§ DATA PROVIDED:

----

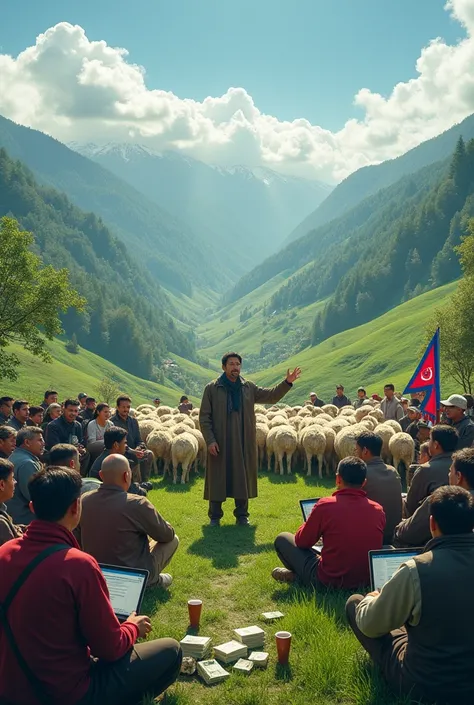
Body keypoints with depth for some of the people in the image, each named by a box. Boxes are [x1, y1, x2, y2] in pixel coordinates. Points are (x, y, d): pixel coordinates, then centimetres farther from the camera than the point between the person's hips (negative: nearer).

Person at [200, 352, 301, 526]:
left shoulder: (248, 388, 8)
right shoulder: (212, 389, -2)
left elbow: (271, 396, 9)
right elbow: (204, 417, -3)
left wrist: (287, 382, -6)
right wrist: (210, 440, -12)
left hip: (243, 443, 3)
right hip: (220, 443, -3)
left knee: (242, 477, 9)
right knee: (218, 478, 4)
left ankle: (241, 515, 23)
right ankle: (215, 516, 18)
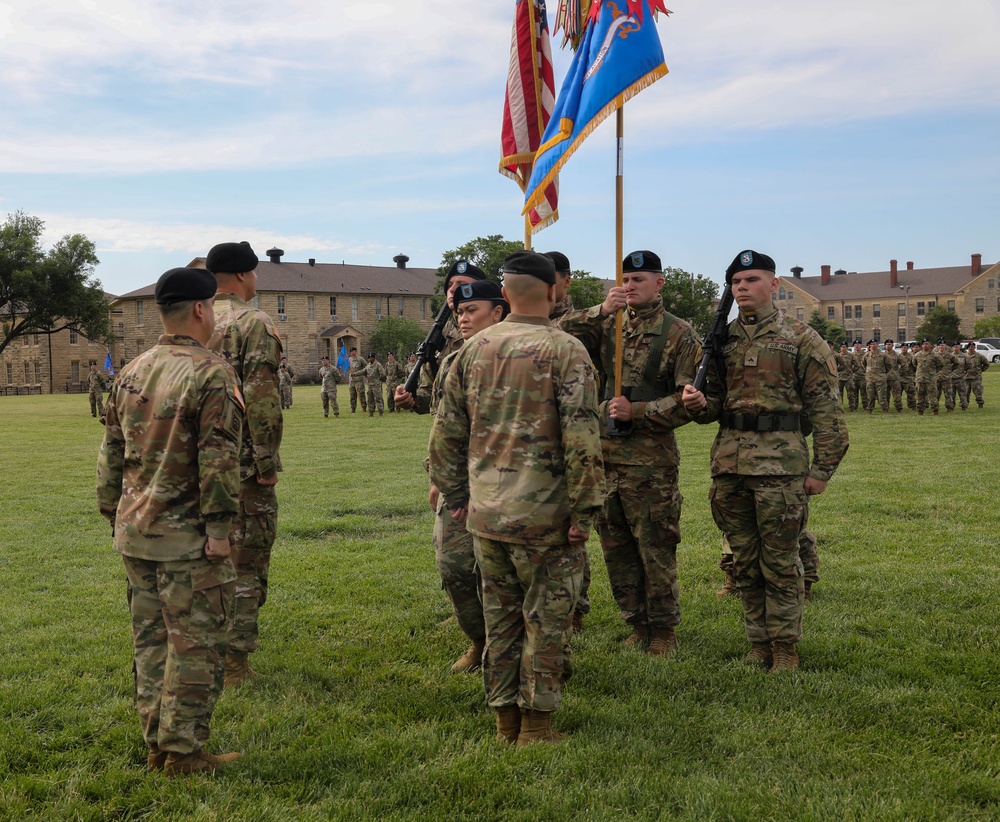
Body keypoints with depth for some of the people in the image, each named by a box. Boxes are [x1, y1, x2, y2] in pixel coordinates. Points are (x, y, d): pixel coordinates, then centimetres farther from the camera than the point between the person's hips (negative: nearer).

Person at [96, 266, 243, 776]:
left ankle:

----

Scan the data above and copy every line with "right" in it.

right shoulder: (212, 389, -2)
right elbow: (204, 417, -3)
right wrist: (210, 440, -12)
right hip: (220, 443, -3)
right knee: (218, 478, 4)
right ankle: (215, 516, 18)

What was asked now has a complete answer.